Identifying what you are eating
and drinking now will help you see where you can make better choices in the
future.
If
you want to make changes to improve the way you eat and your body weight, the
first step is to identify what you do now. This includes becoming more aware
of:
What and how much you eat and
drink
How physically active you are
Your body weight
People who are most successful
at losing weight and keeping it off track their intake regularly. Tracking
physical activity and body weight can also help you reach your weight goals.
Here's how to identify what
you eat and drink:
Write down what and how much
you eat and drink. Find a way that works for you. Use a journal, log your
intake on your calendar, keep track on your phone, or use an online tool like
the SuperTracker.
Start by identifying what
you've already eaten today. Be sure to include how much as well as what you
ate. Don't forget to include drinks, sauces, spreads, and sides. It all counts.

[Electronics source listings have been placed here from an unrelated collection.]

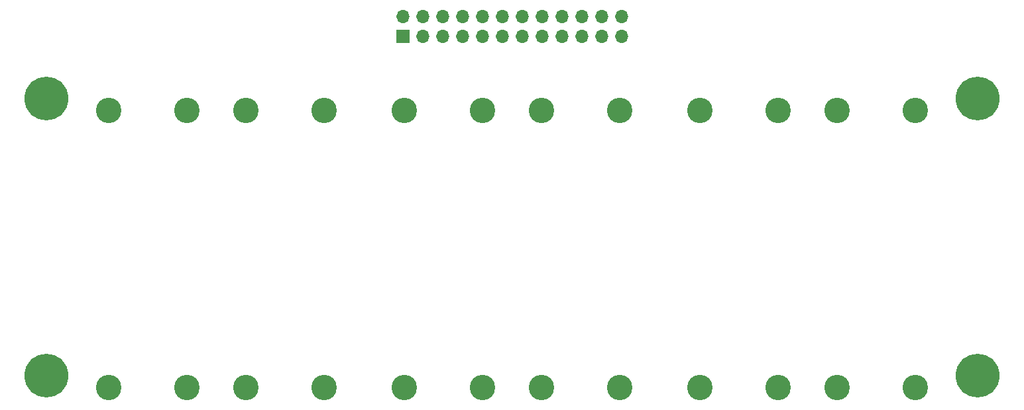
<source format=gbr>
%TF.GenerationSoftware,KiCad,Pcbnew,8.0.4*%
%TF.CreationDate,2024-08-25T20:41:53-04:00*%
%TF.ProjectId,UpperPOGO,55707065-7250-44f4-974f-2e6b69636164,v4*%
%TF.SameCoordinates,Original*%
%TF.FileFunction,Soldermask,Top*%
%TF.FilePolarity,Negative*%
%FSLAX46Y46*%
G04 Gerber Fmt 4.6, Leading zero omitted, Abs format (unit mm)*
G04 Created by KiCad (PCBNEW 8.0.4) date 2024-08-25 20:41:53*
%MOMM*%
%LPD*%
G01*
G04 APERTURE LIST*
%ADD10C,3.250000*%
%ADD11C,3.600000*%
%ADD12C,5.600000*%
%ADD13O,1.700000X1.700000*%
%ADD14R,1.700000X1.700000*%
G04 APERTURE END LIST*
D10*
%TO.C,J20*%
X187500000Y-67500000D03*
%TD*%
%TO.C,J15*%
X122000000Y-67500000D03*
%TD*%
%TO.C,J16*%
X112000000Y-67500000D03*
%TD*%
%TO.C,J18*%
X94500000Y-67500000D03*
%TD*%
%TO.C,J24*%
X149750000Y-67500000D03*
%TD*%
%TO.C,J13*%
X142250000Y-67500000D03*
%TD*%
%TO.C,J5*%
X132250000Y-103000000D03*
%TD*%
%TO.C,J4*%
X122000000Y-103000000D03*
%TD*%
D11*
%TO.C,H1*%
X86500000Y-66000000D03*
D12*
X86500000Y-66000000D03*
%TD*%
D11*
%TO.C,H3*%
X86500000Y-101500000D03*
D12*
X86500000Y-101500000D03*
%TD*%
D10*
%TO.C,J10*%
X180000000Y-103000000D03*
%TD*%
D11*
%TO.C,H4*%
X205500000Y-101500000D03*
D12*
X205500000Y-101500000D03*
%TD*%
D10*
%TO.C,J11*%
X187500000Y-103000000D03*
%TD*%
%TO.C,J9*%
X170000000Y-103000000D03*
%TD*%
D11*
%TO.C,H2*%
X205500000Y-66000000D03*
D12*
X205500000Y-66000000D03*
%TD*%
D10*
%TO.C,J1*%
X94500000Y-103000000D03*
%TD*%
%TO.C,J14*%
X132250000Y-67500000D03*
%TD*%
%TO.C,J19*%
X197500000Y-67500000D03*
%TD*%
%TO.C,J21*%
X180000000Y-67500000D03*
%TD*%
%TO.C,J2*%
X104500000Y-103000000D03*
%TD*%
%TO.C,J12*%
X197500000Y-103000000D03*
%TD*%
%TO.C,J23*%
X159750000Y-67500000D03*
%TD*%
%TO.C,J8*%
X159750000Y-103000000D03*
%TD*%
%TO.C,J6*%
X142250000Y-103000000D03*
%TD*%
%TO.C,J7*%
X149750000Y-103000000D03*
%TD*%
%TO.C,J22*%
X170000000Y-67500000D03*
%TD*%
%TO.C,J3*%
X112000000Y-103000000D03*
%TD*%
%TO.C,J17*%
X104500000Y-67500000D03*
%TD*%
D13*
%TO.C,J25*%
X159990000Y-55460000D03*
X157450000Y-55460000D03*
X154910000Y-55460000D03*
X152370000Y-55460000D03*
X149830000Y-55460000D03*
X147290000Y-55460000D03*
X144750000Y-55460000D03*
X142210000Y-55460000D03*
X139670000Y-55460000D03*
X137130000Y-55460000D03*
X134590000Y-55460000D03*
X132050000Y-55460000D03*
X159990000Y-58000000D03*
X157450000Y-58000000D03*
X154910000Y-58000000D03*
X152370000Y-58000000D03*
X149830000Y-58000000D03*
X147290000Y-58000000D03*
X144750000Y-58000000D03*
X142210000Y-58000000D03*
X139670000Y-58000000D03*
X137130000Y-58000000D03*
X134590000Y-58000000D03*
D14*
X132050000Y-58000000D03*
%TD*%
M02*

</source>
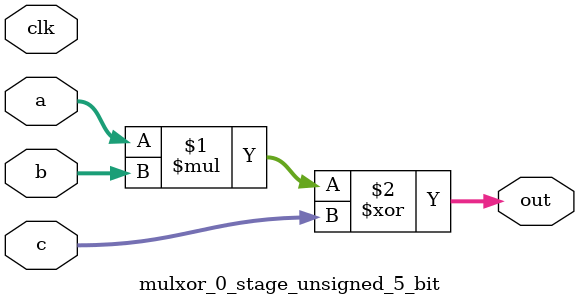
<source format=sv>
(* use_dsp = "yes" *) module mulxor_0_stage_unsigned_5_bit(
	input  [4:0] a,
	input  [4:0] b,
	input  [4:0] c,
	output [4:0] out,
	input clk);

	assign out = (a * b) ^ c;
endmodule

</source>
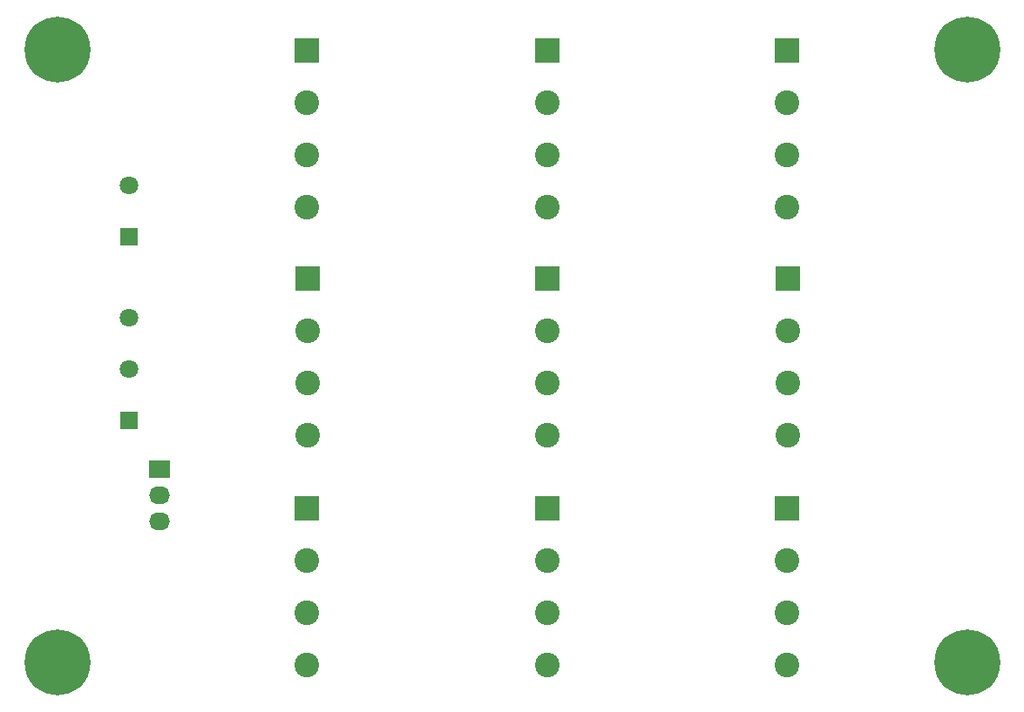
<source format=gbs>
G04 #@! TF.GenerationSoftware,KiCad,Pcbnew,(6.0.10)*
G04 #@! TF.CreationDate,2023-01-26T21:48:12-05:00*
G04 #@! TF.ProjectId,Connectors,436f6e6e-6563-4746-9f72-732e6b696361,rev?*
G04 #@! TF.SameCoordinates,Original*
G04 #@! TF.FileFunction,Soldermask,Bot*
G04 #@! TF.FilePolarity,Negative*
%FSLAX46Y46*%
G04 Gerber Fmt 4.6, Leading zero omitted, Abs format (unit mm)*
G04 Created by KiCad (PCBNEW (6.0.10)) date 2023-01-26 21:48:12*
%MOMM*%
%LPD*%
G01*
G04 APERTURE LIST*
%ADD10R,2.400000X2.400000*%
%ADD11C,2.400000*%
%ADD12R,1.803400X1.803400*%
%ADD13C,1.803400*%
%ADD14C,6.400000*%
%ADD15R,2.030000X1.730000*%
%ADD16O,2.030000X1.730000*%
G04 APERTURE END LIST*
D10*
X142827500Y-70380000D03*
D11*
X142827500Y-75460000D03*
X142827500Y-80540000D03*
X142827500Y-85620000D03*
D10*
X142877500Y-92590000D03*
D11*
X142877500Y-97670000D03*
X142877500Y-102750000D03*
X142877500Y-107830000D03*
D12*
X102249999Y-106400000D03*
D13*
X102249999Y-101400000D03*
X102249999Y-96400000D03*
D14*
X95250000Y-129900000D03*
X95250000Y-70358000D03*
D10*
X166150000Y-114930000D03*
D11*
X166150000Y-120010000D03*
X166150000Y-125090000D03*
X166150000Y-130170000D03*
D10*
X142827500Y-114930000D03*
D11*
X142827500Y-120010000D03*
X142827500Y-125090000D03*
X142827500Y-130170000D03*
D15*
X105150000Y-111115000D03*
D16*
X105150000Y-113655000D03*
X105150000Y-116195000D03*
D14*
X183642000Y-70358000D03*
D10*
X166200000Y-92590000D03*
D11*
X166200000Y-97670000D03*
X166200000Y-102750000D03*
X166200000Y-107830000D03*
D12*
X102199999Y-88550000D03*
D13*
X102199999Y-83550000D03*
D10*
X166150000Y-70380000D03*
D11*
X166150000Y-75460000D03*
X166150000Y-80540000D03*
X166150000Y-85620000D03*
D14*
X183642000Y-129900000D03*
D10*
X119555000Y-92590000D03*
D11*
X119555000Y-97670000D03*
X119555000Y-102750000D03*
X119555000Y-107830000D03*
D10*
X119505000Y-114930000D03*
D11*
X119505000Y-120010000D03*
X119505000Y-125090000D03*
X119505000Y-130170000D03*
D10*
X119505000Y-70380000D03*
D11*
X119505000Y-75460000D03*
X119505000Y-80540000D03*
X119505000Y-85620000D03*
M02*

</source>
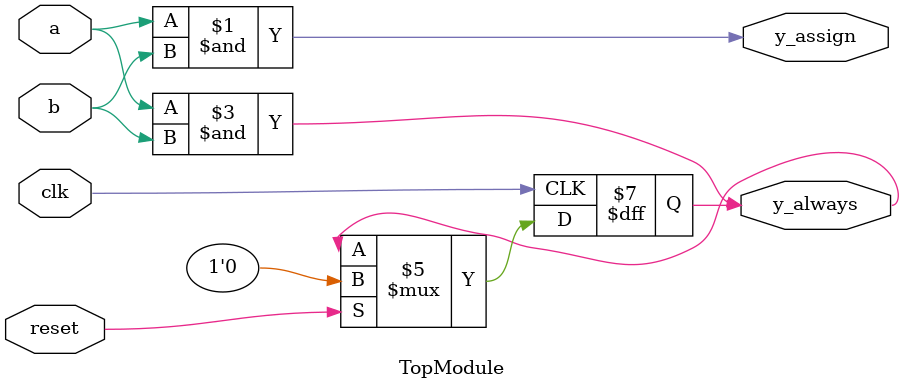
<source format=sv>
module TopModule (
    input logic a,
    input logic b,
    input logic clk,
    input logic reset,
    output logic y_assign,
    output logic y_always
);

    // Assign statement for AND gate functionality
    assign y_assign = a & b;

    // Combinational always block for AND gate functionality
    always @(*) begin
        y_always = a & b;
    end

    // Synchronous reset implementation
    always @(posedge clk) begin
        if (reset) begin
            y_always <= 1'b0; // Initialize to zero on reset
        end
    end

endmodule
</source>
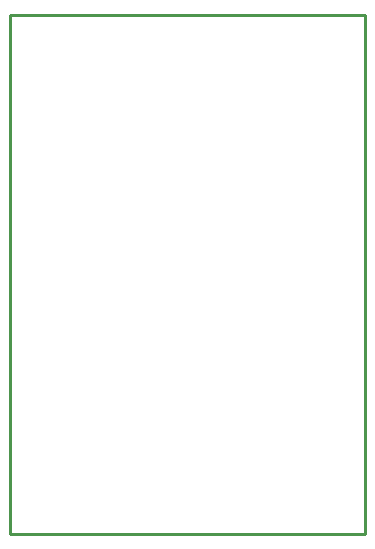
<source format=gko>
G04 Layer_Color=16711935*
%FSLAX25Y25*%
%MOIN*%
G70*
G01*
G75*
%ADD12C,0.01000*%
D12*
X-0Y0D02*
Y173228D01*
Y0D02*
X0Y0D01*
X118110D01*
X118110Y-0D01*
Y173228D01*
X118110Y173228D02*
X118110Y173228D01*
X-0Y173228D02*
X118110D01*
M02*

</source>
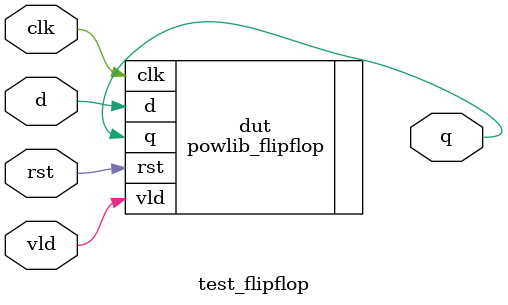
<source format=v>
`timescale 1ns / 1ps

module test_flipflop(d,q,clk,rst,vld);
       
  parameter              W    = 1;    // Width
  parameter      [W-1:0] INIT = 0;    // Initial value
  parameter              EAR  = 0;    // Enable asynchronous reset
  parameter              EVLD = 0;    // Enable valid  
  input     wire [W-1:0] d;           // Input data
  input     wire         vld;         // Valid  
  input     wire         clk;         // Clock
  input     wire         rst;         // Reset
  output    wire [W-1:0] q;           // Output data    

  powlib_flipflop #(.W(W),.INIT(INIT),.EAR(EAR),.EVLD(EVLD)) dut (.d(d),.q(q),.clk(clk),.rst(rst),.vld(vld));               
    
endmodule

</source>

In addition, write down the
physical activities you do, and how long you spend doing each one. Log each
activity that you do for at least 10 minutes at a time. Every bit adds up. Use
the SuperTracker, a journal, a tracking form, or mark a calendar.
Once you've identified what you
are doing now, keep it up! Tracking what and how much you eat and drink, your
body weight, and your physical activity can help you manage your body weight
over the long term.
Concerned about identifying
what you eat and drink? Here are some common "stumbling blocks" and
ideas to help you overcome these barriers:
"I'm interested in
using an online tool, but I don't have internet access every day": If you don't have regular access to a computer, you
can begin by simply writing down what, when, and how much you eat in a journal.
Just writing down what you eat and drink helps you become more aware. When you
are able to access a computer, you can enter several days of intake into the
SuperTracker at once.
"It takes a lot of time
to track my intake": The
fact is that tracking works. Find a way that you can track your intake that
works for you – whether it be writing what and how much you eat and drink in a
journal, your day planner, or your calendar. With the SuperTracker, you can
develop lists of your favorite foods that can help you enter your intake more
quickly.
"By the time I get to a
computer, I've forgotten what I ate":
For tracking to work, it needs to be
complete. If necessary, carry a food journal or log your intake on your smart
phone. Logging what you eat immediately will help your tracking to be more
accurate.
"I can identify what I ate, but have no idea of how to figure out
how much I ate": Measure out
foods you regularly eat (such as a bowl of cereal) once or twice, to get a
sense of how big your typical portion is. Also measure out what 1/2 or 1 cup
portion size looks like to help you estimate how much you eat.
Check the serving size
information on the Nutrition Facts label of packaged foods. It describes what
the "standard" serving size is, and how many are in the package. Use
the grain, vegetable, fruit, dairy, and protein food galleries to see what
sample portion sizes look like, and compare them to how much you ate.